Note how many lines in the following material mention "digital", then give that number by itself.

### Data to use ###

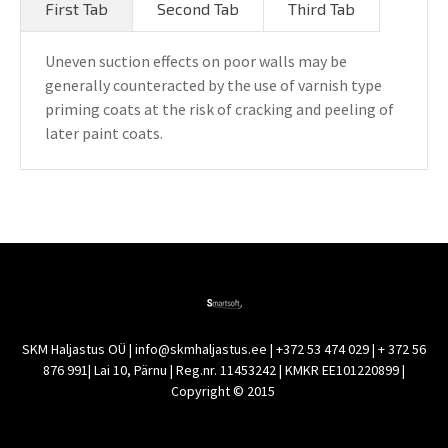
First Tab
Second Tab
Third Tab
Uneven suction effects on poor walls may be
generally counteracted by the use of varnish type
priming coats at the risk of cracking and peeling of
later paint coats.
SKM Haljastus OÜ | info@skmhaljastus.ee | +372 53 474 029 | + 372 56
876 991| Lai 10, Pärnu | Reg.nr. 11453242 | KMKR EE101220899 |
Copyright © 2015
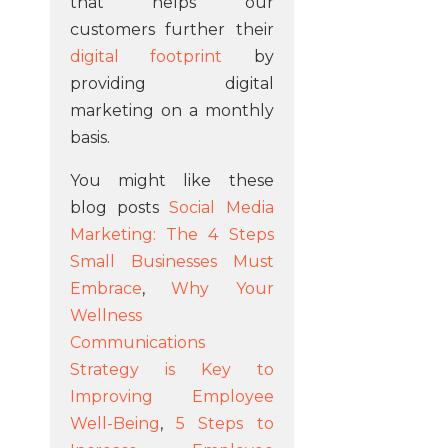
that helps our
customers further their
digital footprint
by
providing digital
marketing on a monthly
basis.
You might like these
blog posts
Social Media
Marketing: The 4 Steps
Small Businesses Must
Embrace
,
Why Your
Wellness
Communications
Strategy is Key to
Improving Employee
Well-Being
,
5 Steps to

###

**Your solution:** 2